Far from appearing like some schizoid Glenn Gould-like character, he is a personable young man with lots of charisma, much of which showed in his 150-minute- long debut recital.

The first half was purely classical, opening with four Rachmaninov pieces. There was much to admire in his handling of complex counterpoint and fussy filigree in Arcadi Volodos' transcription of the Andante (from the Cello Sonata) and Earl Wild's version of Vocalise.

Both are extremely difficult, but he whipped them off with much to spare. The song-like passages and effulgent Romantic spirit were fully upheld. This suffusion sometimes felt overdone in Rachmaninov originals, such as the rumbling Musical Moment No. 4 (Op. 16 No. 4) and Prelude In G Sharp Minor (Op. 32 No. 12).

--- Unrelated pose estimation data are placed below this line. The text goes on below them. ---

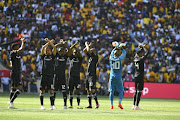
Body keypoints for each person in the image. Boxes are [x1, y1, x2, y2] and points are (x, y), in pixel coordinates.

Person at [52, 39, 72, 109]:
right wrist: (60, 44)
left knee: (64, 91)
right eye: (59, 50)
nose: (60, 52)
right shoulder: (56, 55)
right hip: (56, 76)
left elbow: (70, 51)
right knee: (54, 91)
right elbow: (54, 48)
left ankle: (65, 105)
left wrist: (66, 45)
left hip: (62, 76)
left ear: (63, 51)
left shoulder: (65, 56)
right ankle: (53, 105)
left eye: (61, 51)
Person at [8, 38, 26, 109]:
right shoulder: (13, 53)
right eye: (17, 46)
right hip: (15, 73)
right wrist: (23, 42)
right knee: (20, 89)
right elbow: (22, 48)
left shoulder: (16, 55)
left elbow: (22, 48)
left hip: (16, 72)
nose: (18, 47)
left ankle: (10, 103)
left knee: (13, 89)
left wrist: (24, 43)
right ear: (14, 48)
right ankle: (11, 102)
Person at [39, 38, 56, 110]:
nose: (47, 51)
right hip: (44, 75)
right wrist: (49, 42)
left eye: (48, 50)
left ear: (50, 51)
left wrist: (49, 42)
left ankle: (52, 105)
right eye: (46, 50)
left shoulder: (53, 56)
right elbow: (43, 47)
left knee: (51, 90)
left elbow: (54, 47)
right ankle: (42, 105)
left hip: (50, 75)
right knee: (42, 90)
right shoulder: (43, 57)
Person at [109, 42, 126, 109]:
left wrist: (115, 48)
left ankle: (111, 105)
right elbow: (124, 53)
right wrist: (121, 48)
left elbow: (111, 53)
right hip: (118, 77)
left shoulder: (111, 58)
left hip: (112, 76)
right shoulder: (120, 59)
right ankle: (119, 102)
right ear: (119, 54)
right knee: (121, 90)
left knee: (111, 91)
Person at [83, 42, 99, 109]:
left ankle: (97, 103)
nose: (90, 51)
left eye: (92, 50)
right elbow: (84, 50)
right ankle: (90, 105)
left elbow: (88, 50)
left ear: (94, 52)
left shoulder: (95, 57)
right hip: (88, 74)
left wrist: (86, 44)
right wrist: (88, 46)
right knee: (88, 90)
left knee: (92, 89)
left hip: (92, 75)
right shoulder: (90, 57)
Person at [132, 44, 148, 110]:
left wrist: (140, 48)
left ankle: (133, 105)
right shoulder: (141, 60)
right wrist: (143, 47)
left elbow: (136, 54)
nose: (142, 54)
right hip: (140, 76)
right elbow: (147, 53)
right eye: (141, 53)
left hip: (135, 76)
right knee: (139, 91)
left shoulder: (135, 59)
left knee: (136, 91)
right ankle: (137, 106)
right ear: (140, 54)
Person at [68, 41, 83, 109]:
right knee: (71, 90)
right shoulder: (71, 58)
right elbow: (69, 50)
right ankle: (71, 104)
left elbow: (79, 53)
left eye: (76, 52)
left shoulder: (80, 59)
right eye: (74, 52)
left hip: (77, 77)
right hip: (71, 76)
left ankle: (78, 104)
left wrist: (76, 48)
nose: (75, 53)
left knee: (78, 90)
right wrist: (74, 45)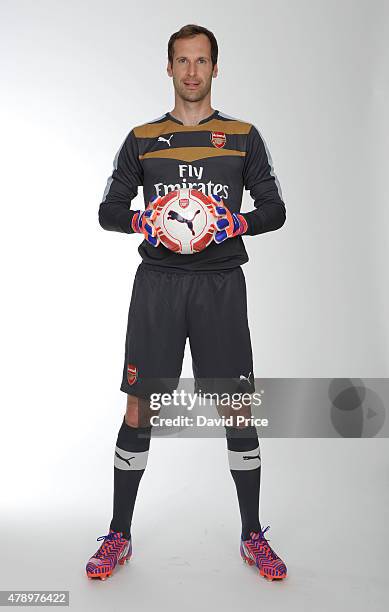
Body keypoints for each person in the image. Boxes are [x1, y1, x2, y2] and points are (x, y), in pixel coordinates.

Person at [86, 24, 287, 582]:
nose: (193, 72)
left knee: (236, 408)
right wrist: (139, 219)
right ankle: (118, 536)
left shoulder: (243, 136)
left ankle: (252, 536)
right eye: (183, 61)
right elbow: (108, 209)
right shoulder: (143, 137)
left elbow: (274, 208)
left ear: (216, 69)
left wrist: (236, 222)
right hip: (159, 285)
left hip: (221, 284)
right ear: (169, 68)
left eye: (202, 61)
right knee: (139, 407)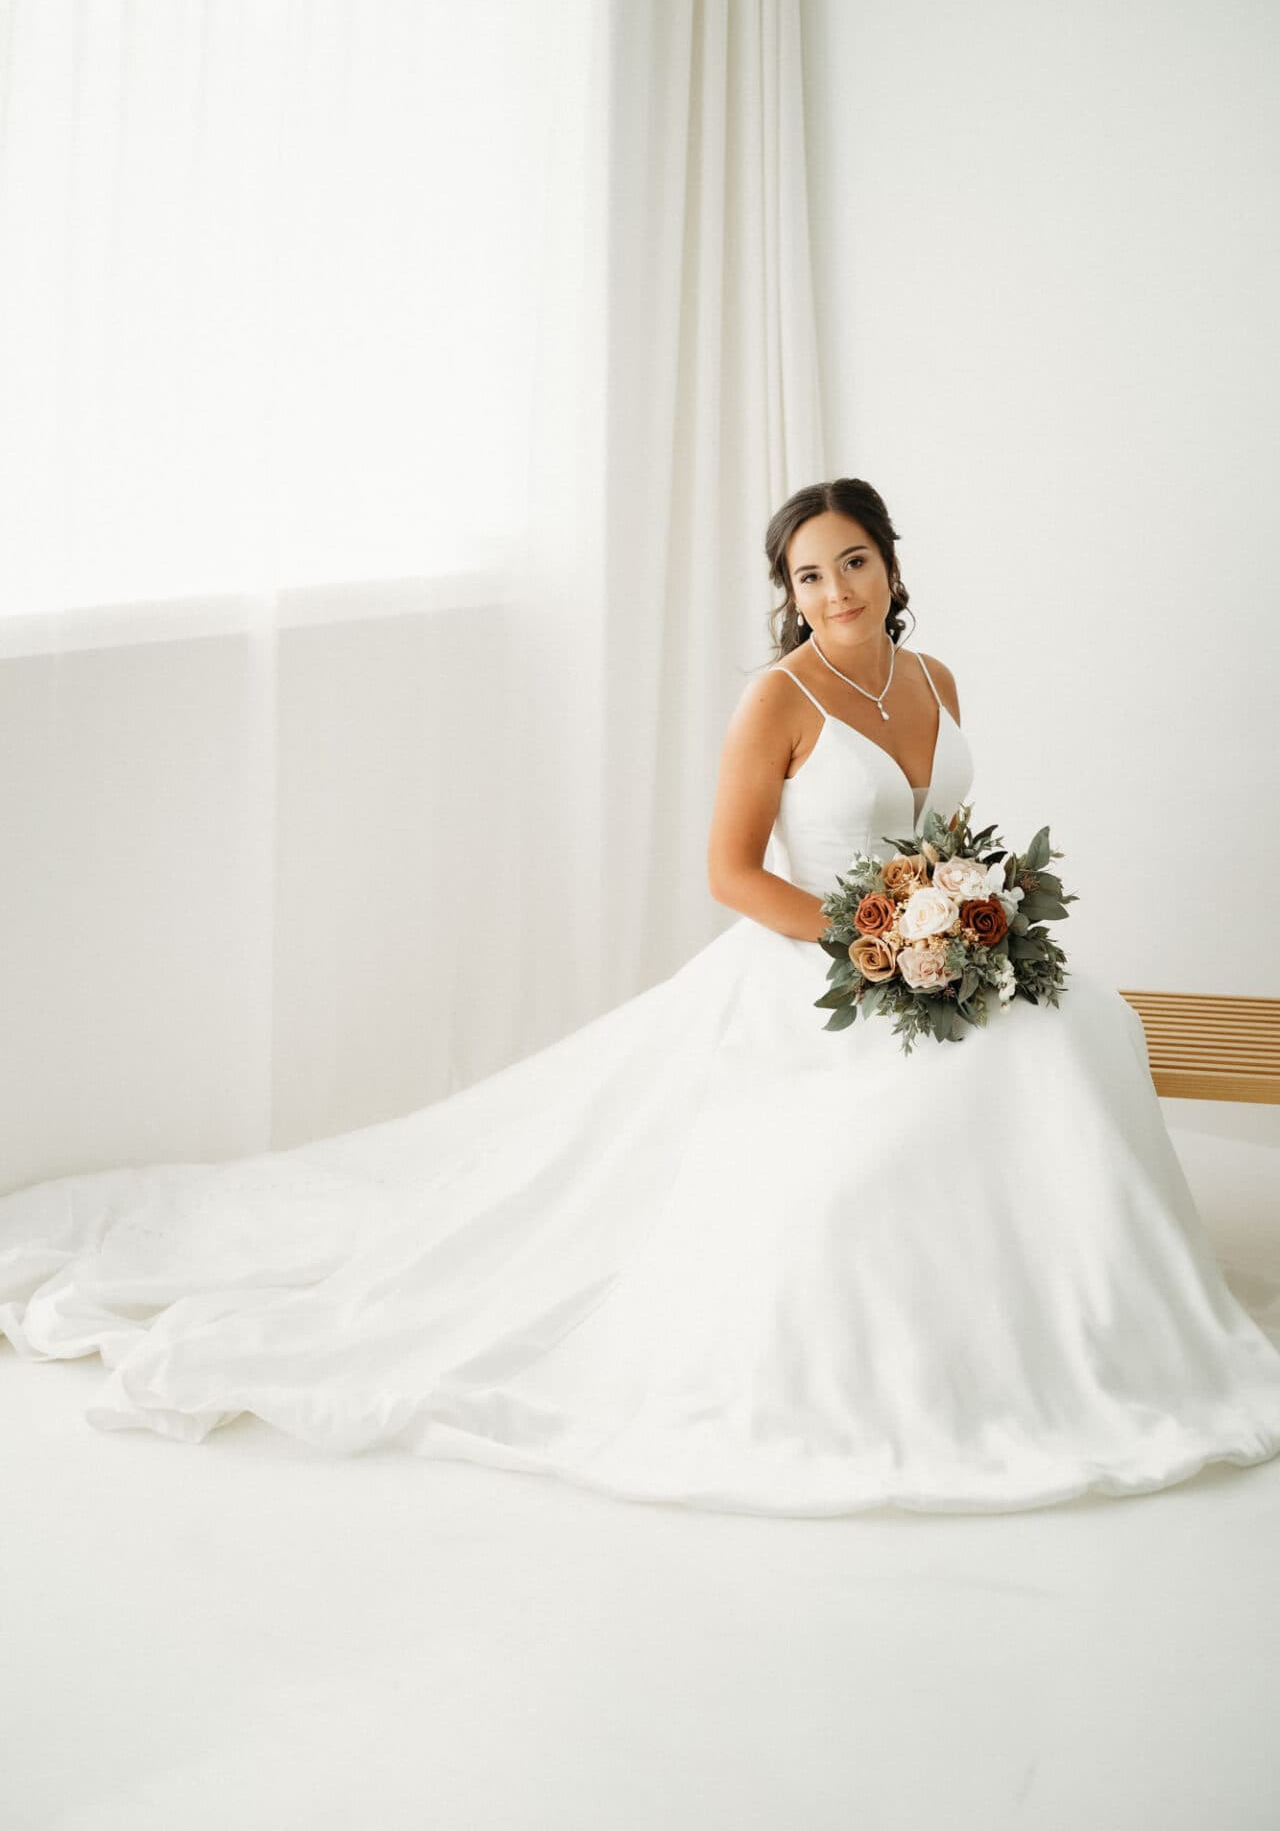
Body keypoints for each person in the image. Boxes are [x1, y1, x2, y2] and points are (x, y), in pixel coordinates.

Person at [4, 477, 1280, 1518]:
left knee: (1077, 1037)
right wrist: (874, 950)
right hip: (819, 964)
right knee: (897, 1125)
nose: (833, 590)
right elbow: (729, 872)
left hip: (945, 951)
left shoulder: (935, 679)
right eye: (806, 574)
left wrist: (966, 919)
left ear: (891, 563)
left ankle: (1080, 1328)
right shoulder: (772, 703)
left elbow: (946, 825)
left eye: (852, 562)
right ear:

Over-pedalling became an issue in three Chopin pieces, smudging textures and submerging the prodigious fingerwork. Nonetheless, his technical achievement in the Fantaisie-Impromptu, Ballade No. 4 and Revolutionary Etude was enviable.

In the last, the use of right-hand octaves instead of spreading the running passage to both hands at its conclusion was an audacious sleight of hand.

Much of the long second half was, by his own admission, hotel lounge and elevator music.

Here, Lee seemed more at home playing popular melodies by Yiruma (River Flows In You and Kiss The Rain) and Kevin Kern (Sundial Dreams). In Secret Garden (Song From A Secret Garden), the art of preluding was relived, as he played the opening bars of Chopin's C Minor Prelude before segueing into the piece proper.

Lee's own original composition, The Journey, written for a video commercial, followed along these New Age-influenced lines, closing with upwardly mobile arpeggios like a neo-Bachian chorale.

With the recital proper over, he played pop-like improvisations on short themes and motifs offered by members of the audience. This aspect of pianism is now a lost art. How refreshing to see it being revived, even on its own popular music-inflected terms.

There was a long encore segment, which included a 15-minute-long medley of Jay Chou hit songs and a mash-up of two JJ Lin numbers.

By this time, the audience was melting away with people heading to the door while he was still playing.

However disrespectful that was, Lee was undeterred, offering yet more short pieces by Joe Hisaishi, Manuel Ponce and, finally, Francis Poulenc. This was a lot of piano music indeed, but, when performed this lovingly, what matters?